To do ▸
a) In the trout stocking text, about how many fish will the Canyon Tailrace get?
b) Copy every line of the rows that come after the trout stocking text word for word, but leave the pictures out.

Selected text ▸
AUSTIN, Texas - The Texas Parks and Wildlife Department is delaying the stocking of rainbow trout in the Canyon Tailrace along the Guadalupe River until at least mid-December, due to high water flow.
The stocking site is among the most popular of the 100-plus Texas water bodies that annually receive hatchery-raised rainbow trout during the department's winter trout stocking effort. Tentatively, Canyon Tailrace is scheduled to receive its first shipment of trout on Dec. 17, according to Todd Engeling, TPWD hatchery program director.
TPWD has been stocking rainbow trout in small urban lakes, state park lakes and popular river tailraces each winter since the 1970s, providing Texans a simple and economical opportunity to go fishing. The success of the program is evident by the participation level.
"It's not uncommon to find 50 to 75 people at the stocking site along the Guadalupe River below Canyon Dam waiting for the truck," Engeling said. "A lot of folks print out the list of stocking dates and tack it up on the fridge or bulletin board, but it's important to remember to check our Web page before making plans because the dates do change. The online schedule is updated constantly and is the most accurate schedule."
Engeling said in most cases the truck will be at the delivery site by noon, depending on how far it needs to travel. The posted dates are the days the trout are available to the general public. Many sites offer special events for youth prior to allowing the public to fish, and those are usually the day before. On this matter, folks should check with local parks and recreation departments or water authorities for additional information.
While most sites get an annual dose of between 1,000-2,000 trout, popular fishing holes like the Canyon Tailrace receive multiple stockings from December through March. As the only fishable place in Texas where rainbow trout can survive during the summer months, the Canyon Tailrace will get about 18,000 fish.

Data provided ▸
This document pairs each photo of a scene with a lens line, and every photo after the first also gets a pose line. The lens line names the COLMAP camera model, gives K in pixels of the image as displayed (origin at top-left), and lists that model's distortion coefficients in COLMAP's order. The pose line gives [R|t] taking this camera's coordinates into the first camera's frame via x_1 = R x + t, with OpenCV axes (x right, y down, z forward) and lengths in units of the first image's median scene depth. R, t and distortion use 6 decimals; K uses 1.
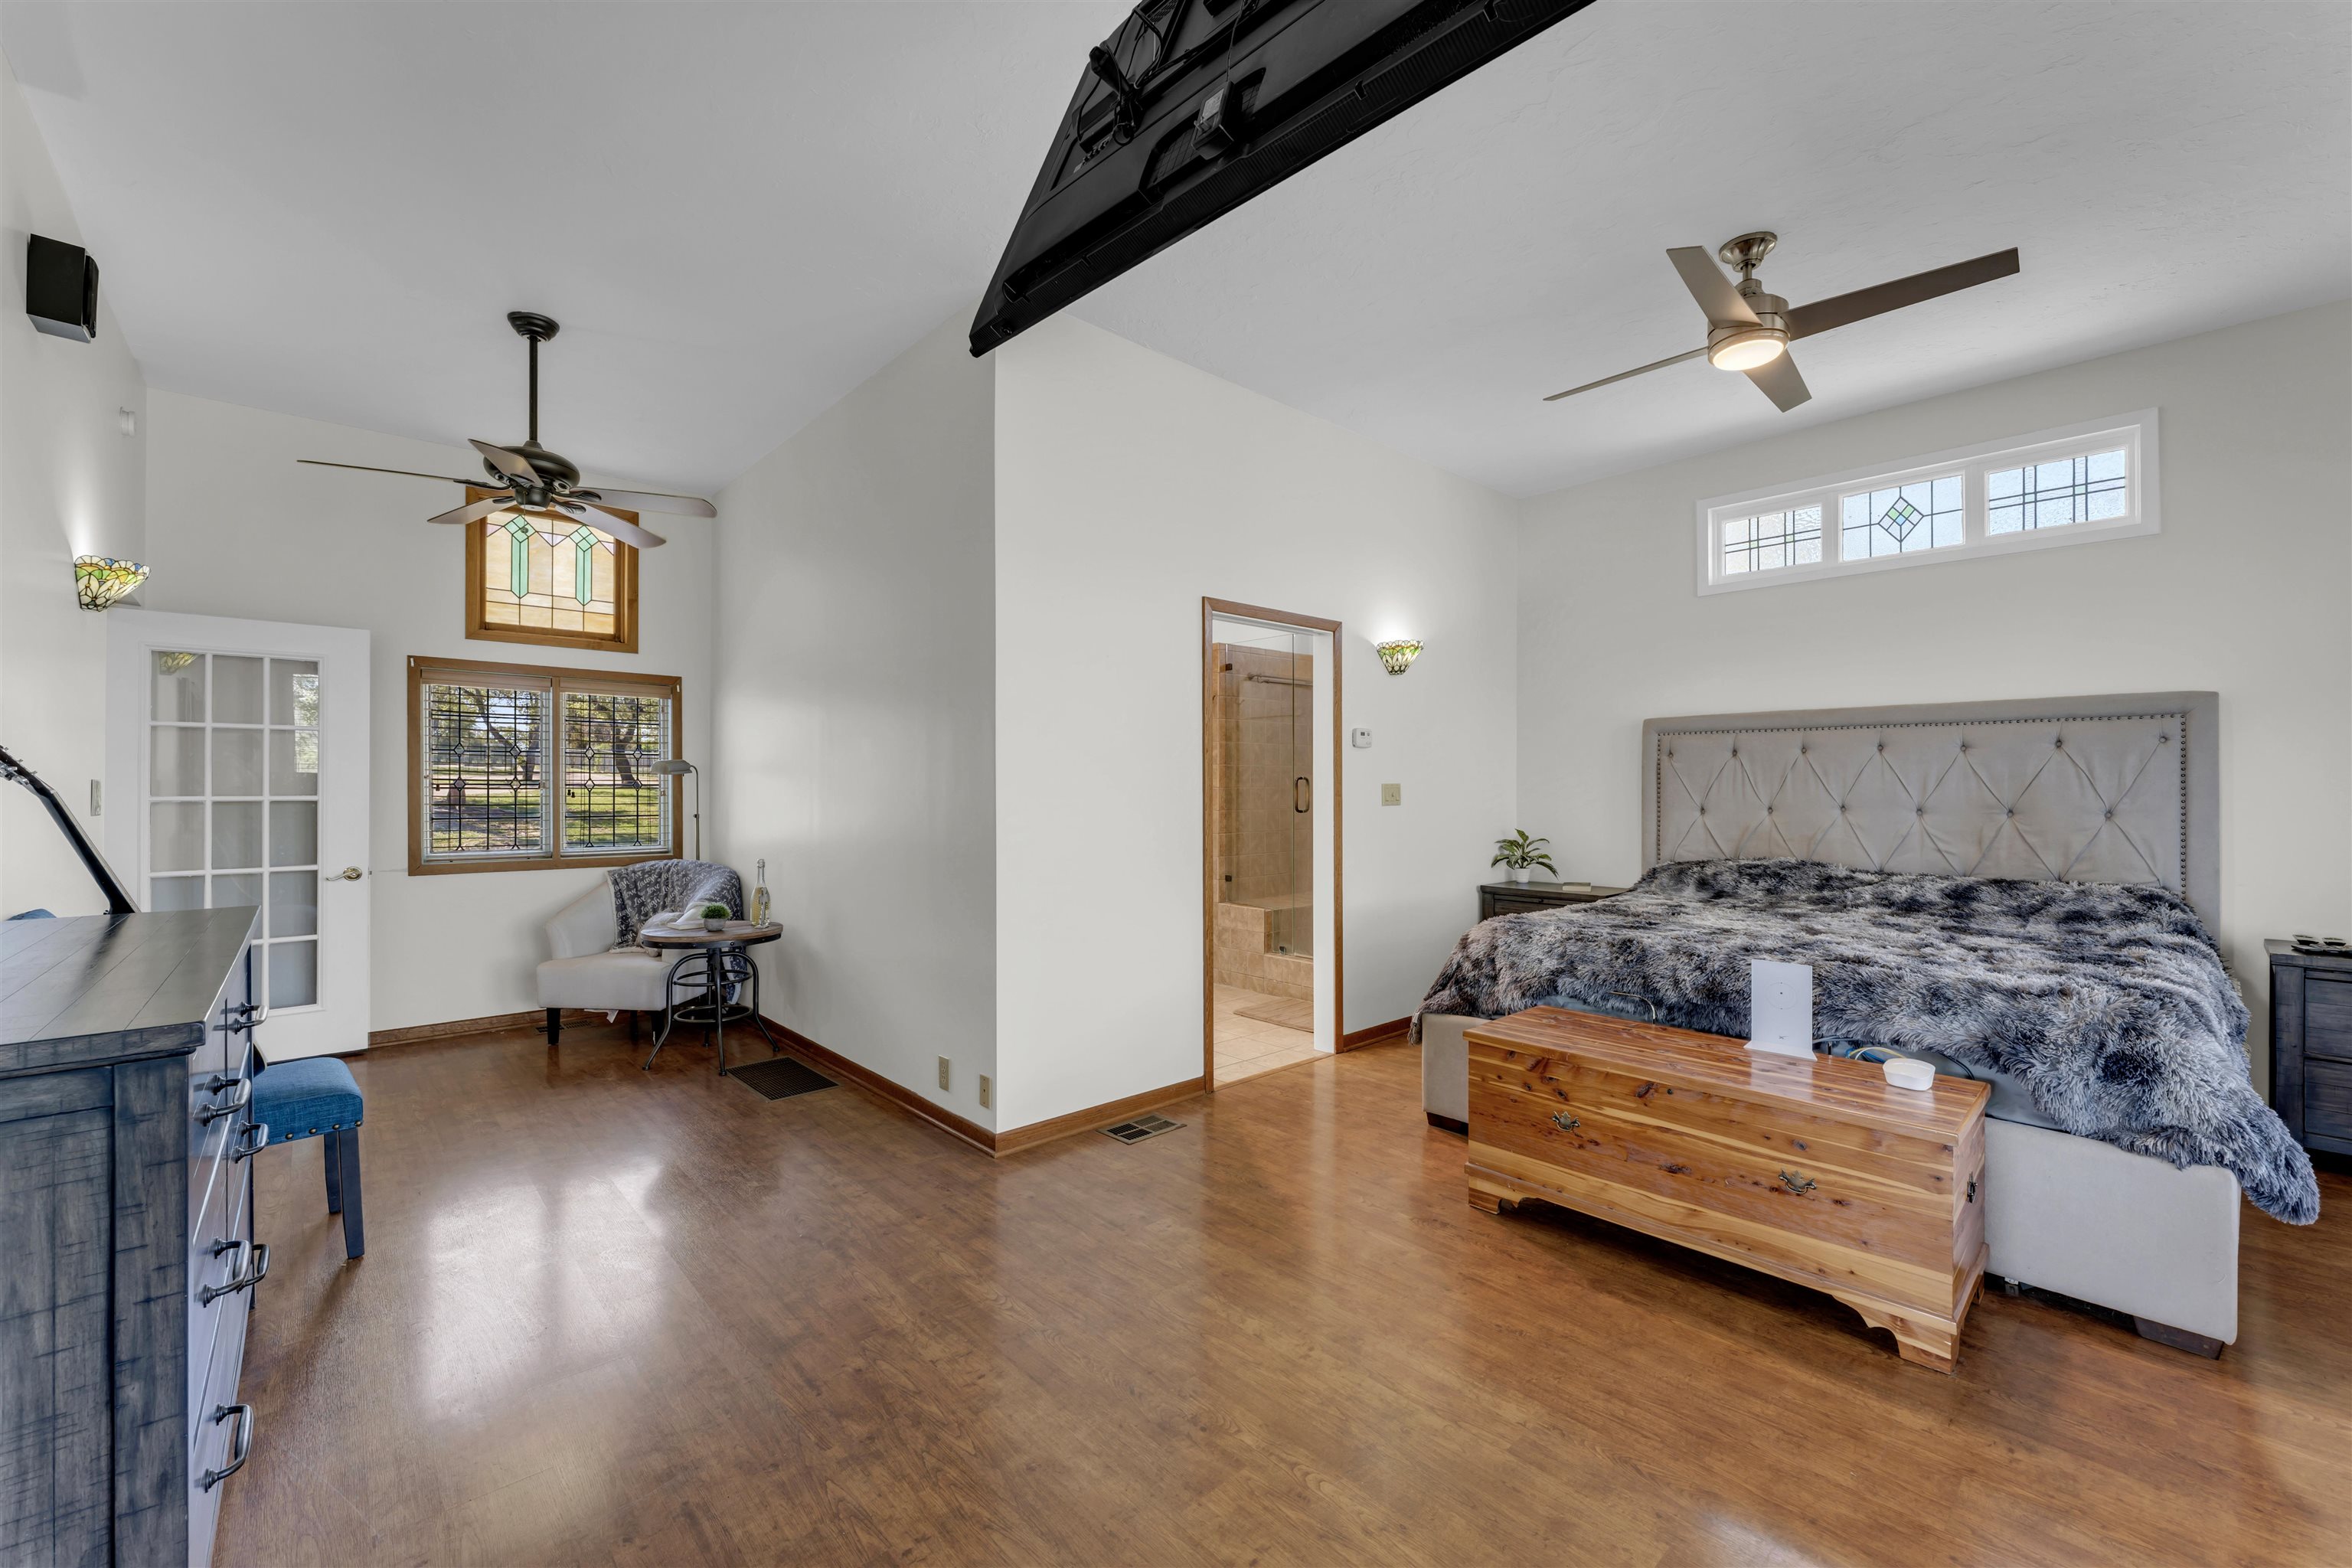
lens RADIAL K [[937.0, 0, 1174.9], [0, 937.0, 769.2], [0, 0, 1]] dist [0.000205, -0.000507]
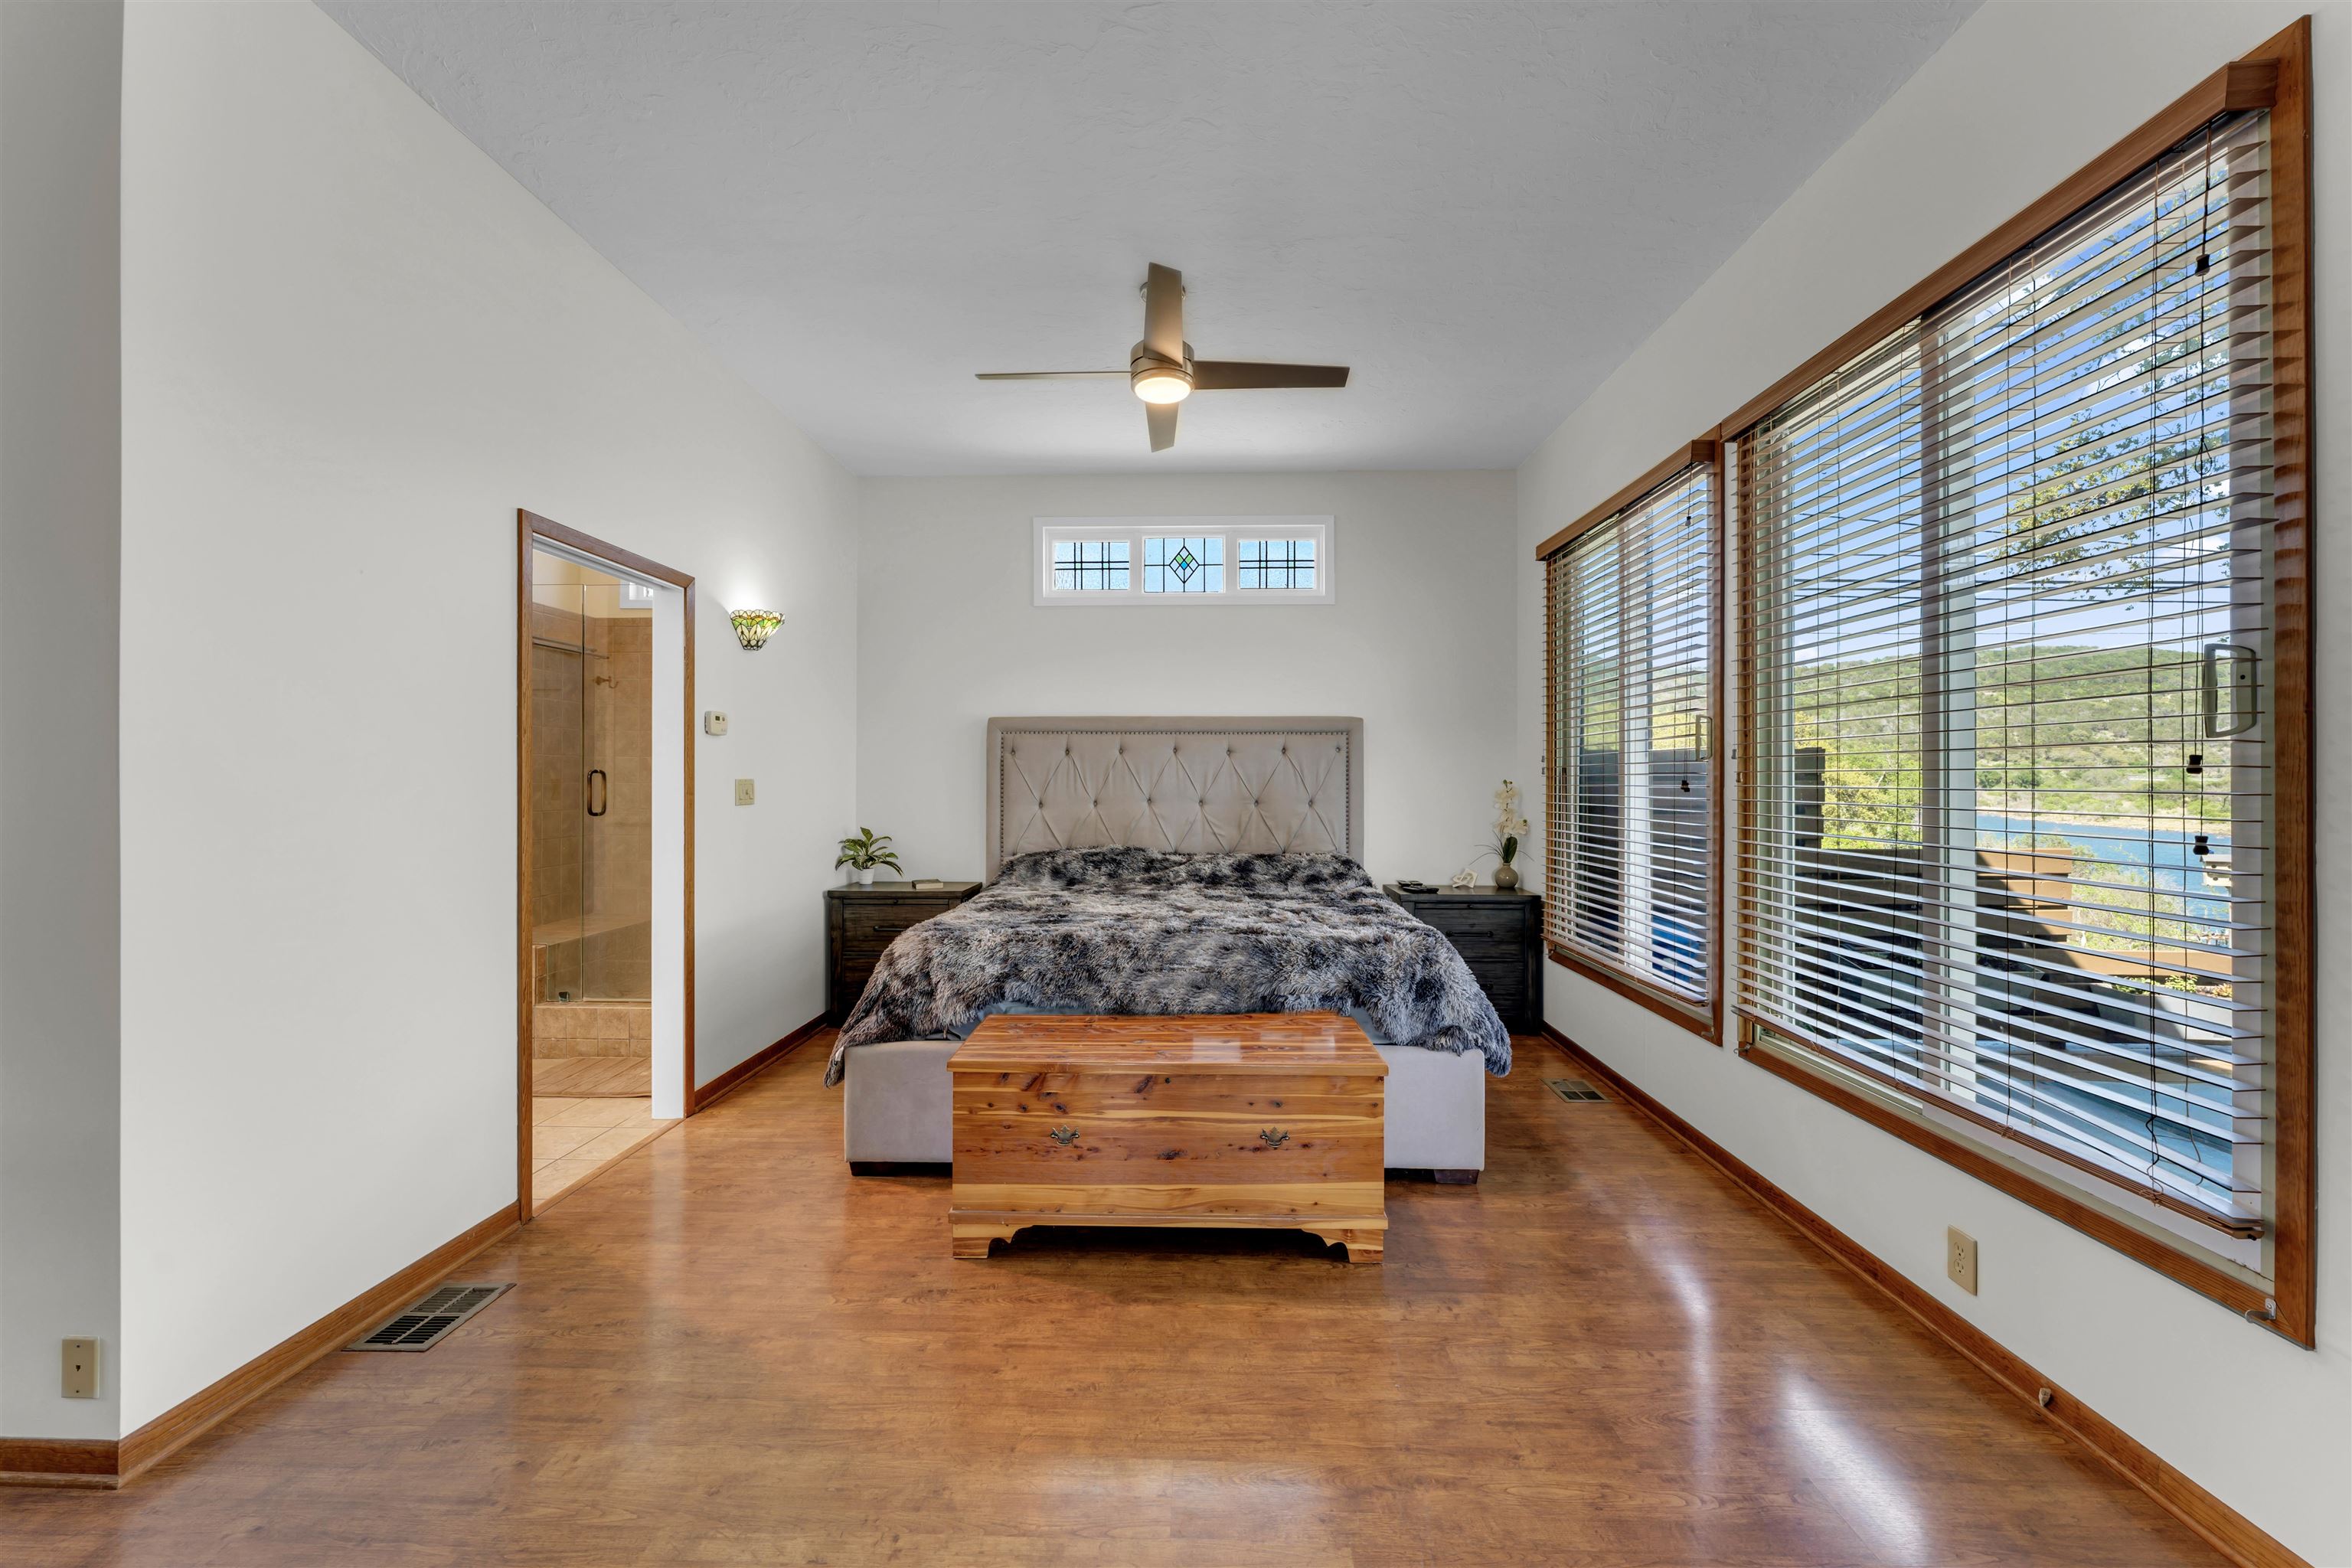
lens RADIAL K [[937.0, 0, 1174.9], [0, 937.0, 769.2], [0, 0, 1]] dist [0.000205, -0.000507]
pose [[0.702824, 0.010258, 0.711290, -0.147531], [-0.014171, 0.999899, -0.000418, 0.002438], [-0.711222, -0.009786, 0.702899, 0.203916]]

Answer set ▸
a) About 18,000 fish.

b)
This document pairs each photo of a scene with a lens line, and every photo after the first also gets a pose line. The lens line names the COLMAP camera model, gives K in pixels of the image as displayed (origin at top-left), and lists that model's distortion coefficients in COLMAP's order. The pose line gives [R|t] taking this camera's coordinates into the first camera's frame via x_1 = R x + t, with OpenCV axes (x right, y down, z forward) and lengths in units of the first image's median scene depth. R, t and distortion use 6 decimals; K uses 1.
lens RADIAL K [[937.0, 0, 1174.9], [0, 937.0, 769.2], [0, 0, 1]] dist [0.000205, -0.000507]
lens RADIAL K [[937.0, 0, 1174.9], [0, 937.0, 769.2], [0, 0, 1]] dist [0.000205, -0.000507]
pose [[0.702824, 0.010258, 0.711290, -0.147531], [-0.014171, 0.999899, -0.000418, 0.002438], [-0.711222, -0.009786, 0.702899, 0.203916]]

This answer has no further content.